Stored data:
—————
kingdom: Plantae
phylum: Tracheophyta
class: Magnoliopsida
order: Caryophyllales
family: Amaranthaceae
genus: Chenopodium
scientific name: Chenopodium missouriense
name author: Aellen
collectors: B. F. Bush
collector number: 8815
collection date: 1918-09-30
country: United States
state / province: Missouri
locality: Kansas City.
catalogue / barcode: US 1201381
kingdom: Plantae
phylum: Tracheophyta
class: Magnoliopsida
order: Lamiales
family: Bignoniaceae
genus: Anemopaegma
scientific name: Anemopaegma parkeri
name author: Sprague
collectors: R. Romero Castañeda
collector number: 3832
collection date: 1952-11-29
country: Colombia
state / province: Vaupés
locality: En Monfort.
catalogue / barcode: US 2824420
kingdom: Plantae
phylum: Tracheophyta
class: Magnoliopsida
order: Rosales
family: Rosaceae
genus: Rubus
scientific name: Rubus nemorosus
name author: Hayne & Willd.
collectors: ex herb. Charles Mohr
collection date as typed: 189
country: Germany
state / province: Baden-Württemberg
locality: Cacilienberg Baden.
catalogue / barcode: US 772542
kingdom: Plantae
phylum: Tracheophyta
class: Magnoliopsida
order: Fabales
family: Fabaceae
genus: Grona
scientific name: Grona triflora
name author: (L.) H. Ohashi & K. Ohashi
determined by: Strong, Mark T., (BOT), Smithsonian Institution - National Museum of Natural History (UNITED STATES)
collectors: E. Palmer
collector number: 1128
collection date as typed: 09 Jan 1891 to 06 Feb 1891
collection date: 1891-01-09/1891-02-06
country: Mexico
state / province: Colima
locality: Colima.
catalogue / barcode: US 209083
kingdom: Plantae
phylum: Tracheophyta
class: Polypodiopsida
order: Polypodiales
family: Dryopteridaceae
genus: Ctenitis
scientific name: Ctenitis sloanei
—————
Directive
Output the lines from the one containing "collectors: E. Palmer" through the end of the data, inclusive, reproducing them verbatim.

Written response
collectors: E. Palmer
collector number: 1128
collection date as typed: 09 Jan 1891 to 06 Feb 1891
collection date: 1891-01-09/1891-02-06
country: Mexico
state / province: Colima
locality: Colima.
catalogue / barcode: US 209083
kingdom: Plantae
phylum: Tracheophyta
class: Polypodiopsida
order: Polypodiales
family: Dryopteridaceae
genus: Ctenitis
scientific name: Ctenitis sloanei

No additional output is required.